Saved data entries

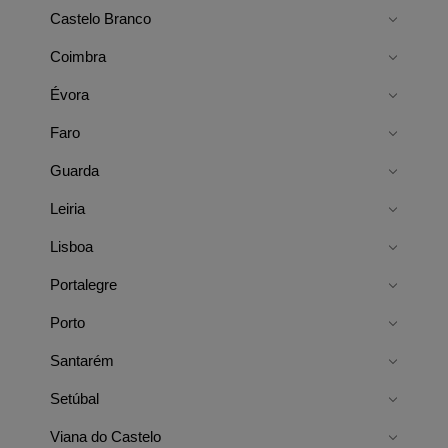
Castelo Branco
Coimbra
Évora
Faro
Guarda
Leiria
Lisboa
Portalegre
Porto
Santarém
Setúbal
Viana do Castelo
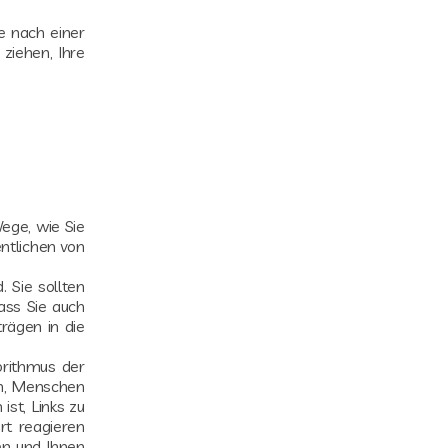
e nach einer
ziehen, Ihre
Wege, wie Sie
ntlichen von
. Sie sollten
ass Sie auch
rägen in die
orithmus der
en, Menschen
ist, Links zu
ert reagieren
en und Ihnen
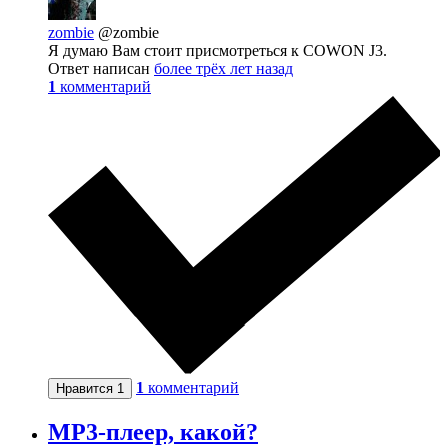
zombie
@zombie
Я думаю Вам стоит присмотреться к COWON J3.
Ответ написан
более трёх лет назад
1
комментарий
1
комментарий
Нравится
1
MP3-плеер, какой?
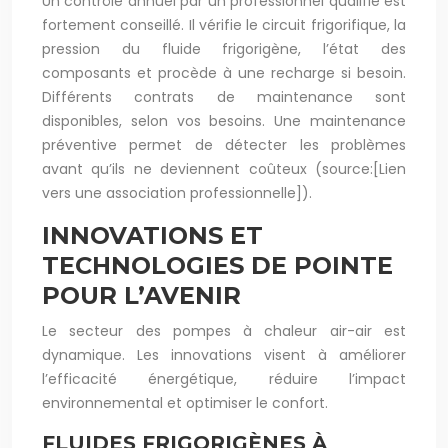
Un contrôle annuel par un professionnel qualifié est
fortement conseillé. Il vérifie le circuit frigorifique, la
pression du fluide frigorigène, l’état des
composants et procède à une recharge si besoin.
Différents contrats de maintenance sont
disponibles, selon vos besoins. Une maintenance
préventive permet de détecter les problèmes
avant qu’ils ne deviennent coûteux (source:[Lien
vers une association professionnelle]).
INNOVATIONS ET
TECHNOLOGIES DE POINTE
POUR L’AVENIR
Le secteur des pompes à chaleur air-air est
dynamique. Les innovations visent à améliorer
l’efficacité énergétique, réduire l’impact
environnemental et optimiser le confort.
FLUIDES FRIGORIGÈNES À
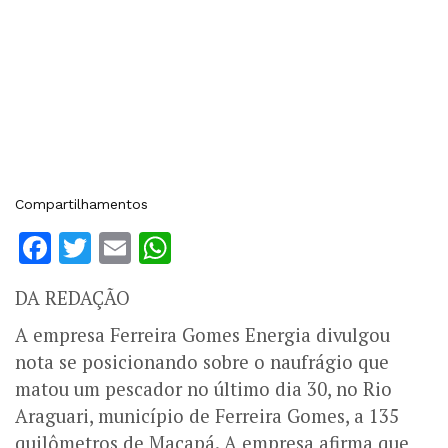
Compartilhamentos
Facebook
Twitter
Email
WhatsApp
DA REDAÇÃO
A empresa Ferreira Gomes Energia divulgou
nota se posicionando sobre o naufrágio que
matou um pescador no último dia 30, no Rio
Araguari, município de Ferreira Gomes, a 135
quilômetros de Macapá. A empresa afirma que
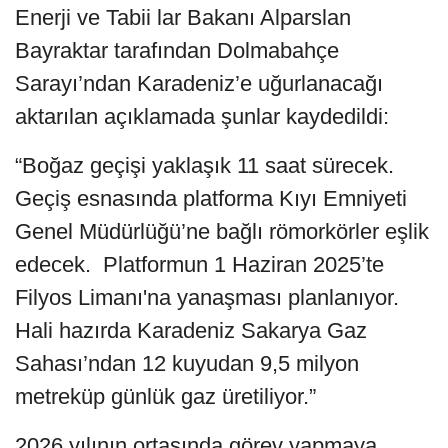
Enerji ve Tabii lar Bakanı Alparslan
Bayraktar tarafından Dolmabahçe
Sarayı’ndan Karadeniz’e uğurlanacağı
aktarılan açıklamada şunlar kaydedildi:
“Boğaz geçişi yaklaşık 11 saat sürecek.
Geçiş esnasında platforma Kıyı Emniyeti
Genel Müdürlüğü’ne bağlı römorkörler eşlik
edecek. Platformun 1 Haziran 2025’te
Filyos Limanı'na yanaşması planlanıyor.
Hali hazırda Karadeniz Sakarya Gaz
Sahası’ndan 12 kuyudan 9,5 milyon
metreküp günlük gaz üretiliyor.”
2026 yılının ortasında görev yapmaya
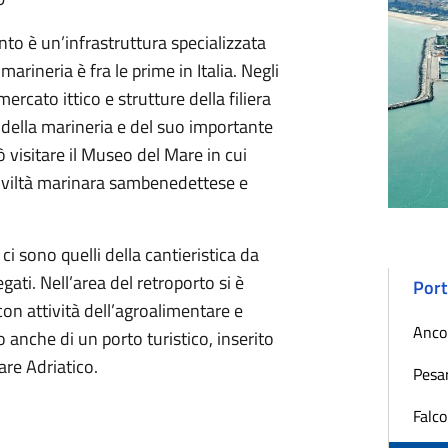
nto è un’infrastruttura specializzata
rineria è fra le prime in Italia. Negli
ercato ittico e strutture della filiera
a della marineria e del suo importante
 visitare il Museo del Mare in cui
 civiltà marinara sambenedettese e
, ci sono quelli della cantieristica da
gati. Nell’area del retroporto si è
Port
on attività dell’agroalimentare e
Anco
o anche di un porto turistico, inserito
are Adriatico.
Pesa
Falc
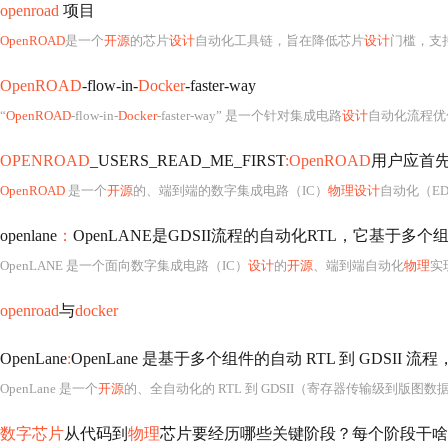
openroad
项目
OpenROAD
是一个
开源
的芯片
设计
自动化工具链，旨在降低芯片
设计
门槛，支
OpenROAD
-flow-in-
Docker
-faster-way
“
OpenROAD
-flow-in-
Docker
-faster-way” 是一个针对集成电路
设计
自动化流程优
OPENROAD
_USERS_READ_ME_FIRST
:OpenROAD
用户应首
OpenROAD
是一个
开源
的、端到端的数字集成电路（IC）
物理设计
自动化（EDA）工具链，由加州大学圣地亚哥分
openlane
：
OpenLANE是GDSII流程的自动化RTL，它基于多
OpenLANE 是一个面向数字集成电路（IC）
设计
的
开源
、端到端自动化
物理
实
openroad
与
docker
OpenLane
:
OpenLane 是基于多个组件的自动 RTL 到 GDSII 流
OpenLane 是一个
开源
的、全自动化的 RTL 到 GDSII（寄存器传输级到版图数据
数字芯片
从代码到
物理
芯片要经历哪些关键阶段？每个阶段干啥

...

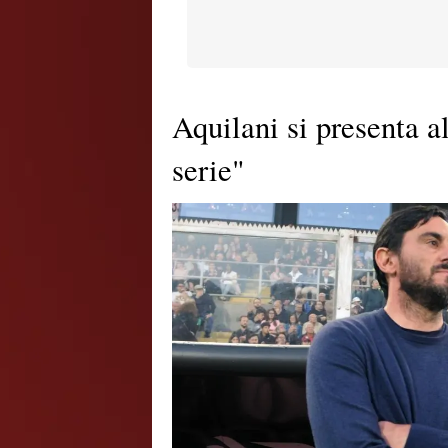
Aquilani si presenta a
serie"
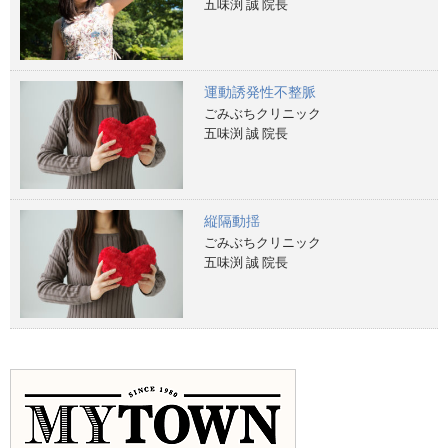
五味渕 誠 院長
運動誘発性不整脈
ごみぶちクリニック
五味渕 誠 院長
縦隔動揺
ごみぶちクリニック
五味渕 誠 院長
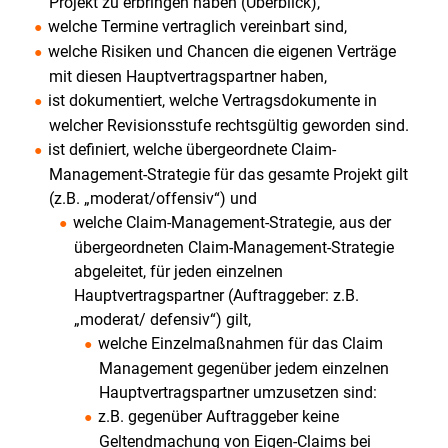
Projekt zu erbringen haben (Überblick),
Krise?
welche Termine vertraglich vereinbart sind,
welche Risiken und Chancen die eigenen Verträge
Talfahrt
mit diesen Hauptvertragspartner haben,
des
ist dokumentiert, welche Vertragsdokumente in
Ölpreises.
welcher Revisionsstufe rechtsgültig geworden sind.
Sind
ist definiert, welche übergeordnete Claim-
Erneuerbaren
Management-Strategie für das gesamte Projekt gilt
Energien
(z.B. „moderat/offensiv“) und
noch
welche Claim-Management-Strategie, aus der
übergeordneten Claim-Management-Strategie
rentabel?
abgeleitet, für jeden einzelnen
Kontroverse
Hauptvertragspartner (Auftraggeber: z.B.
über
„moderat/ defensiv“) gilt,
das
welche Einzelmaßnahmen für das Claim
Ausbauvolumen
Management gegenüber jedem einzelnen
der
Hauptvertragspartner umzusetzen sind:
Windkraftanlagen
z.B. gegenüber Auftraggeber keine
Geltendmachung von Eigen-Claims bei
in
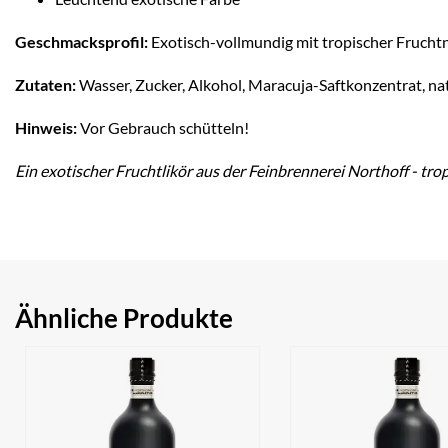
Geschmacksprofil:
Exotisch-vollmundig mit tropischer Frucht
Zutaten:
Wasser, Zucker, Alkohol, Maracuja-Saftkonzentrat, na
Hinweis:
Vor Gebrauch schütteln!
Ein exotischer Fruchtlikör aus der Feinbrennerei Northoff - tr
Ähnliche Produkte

Activity » Starting at the line above that holds "visitare il Museo del Mare in cui", repeat every line exactly down to and including the line that holds "芯片要经历哪些关键阶段？每个阶段干啥", then stop. Do not carry over any pictures.

Completed exercise »
 visitare il Museo del Mare in cui
 civiltà marinara sambenedettese e
, ci sono quelli della cantieristica da
gati. Nell’area del retroporto si è
Port
on attività dell’agroalimentare e
Anco
o anche di un porto turistico, inserito
are Adriatico.
Pesa
Falc
openroad
项目
OpenROAD
是一个
开源
的芯片
设计
自动化工具链，旨在降低芯片
设计
门槛，支
OpenROAD
-flow-in-
Docker
-faster-way
“
OpenROAD
-flow-in-
Docker
-faster-way” 是一个针对集成电路
设计
自动化流程优
OPENROAD
_USERS_READ_ME_FIRST
:OpenROAD
用户应首
OpenROAD
是一个
开源
的、端到端的数字集成电路（IC）
物理设计
自动化（EDA）工具链，由加州大学圣地亚哥分
openlane
：
OpenLANE是GDSII流程的自动化RTL，它基于多
OpenLANE 是一个面向数字集成电路（IC）
设计
的
开源
、端到端自动化
物理
实
openroad
与
docker
OpenLane
:
OpenLane 是基于多个组件的自动 RTL 到 GDSII 流
OpenLane 是一个
开源
的、全自动化的 RTL 到 GDSII（寄存器传输级到版图数据
数字芯片
从代码到
物理
芯片要经历哪些关键阶段？每个阶段干啥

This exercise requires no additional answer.